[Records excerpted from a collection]
= = = =

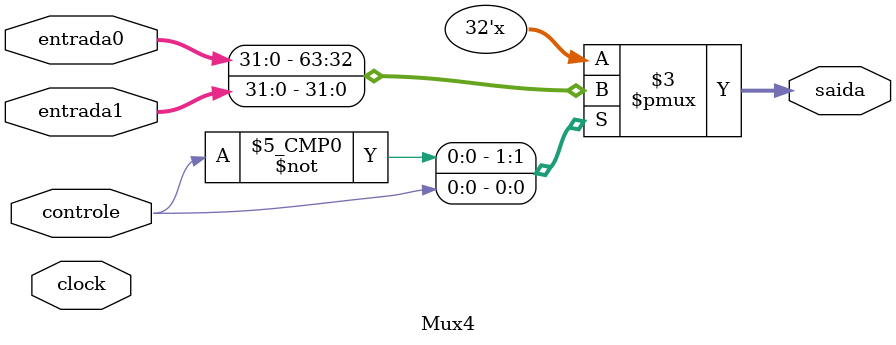
<source format=v>
module Mux4(clock, entrada0, entrada1, controle, saida);
	
	//Iniciando os fio tudo.
	input wire clock;
	input wire [31:0]entrada0;
	input wire [31:0]entrada1;
	input wire controle;
	output reg [31:0]saida;

	parameter selectEntrada0=1'b0;
	parameter selectEntrada1=1'b1;
	
	//Setando estado inicial para todos os fios.
	initial begin
		saida <= 32'b0000000000000000;
	end

	always@(*) begin
		case (controle)
			selectEntrada0: begin
				saida <= entrada0;
			end

			selectEntrada1: begin
				saida <= entrada1;
			end
			
		endcase
	end
endmodule 
</source>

= = = =

▶ Exercise directions
All lines from the one containing "input wire [31:0]entrada1;" to the end of the records, both ends included, should be printed exactly and on their own.

▶ Response to this task
	input wire [31:0]entrada1;
	input wire controle;
	output reg [31:0]saida;

	parameter selectEntrada0=1'b0;
	parameter selectEntrada1=1'b1;
	
	//Setando estado inicial para todos os fios.
	initial begin
		saida <= 32'b0000000000000000;
	end

	always@(*) begin
		case (controle)
			selectEntrada0: begin
				saida <= entrada0;
			end

			selectEntrada1: begin
				saida <= entrada1;
			end
			
		endcase
	end
endmodule 
</source>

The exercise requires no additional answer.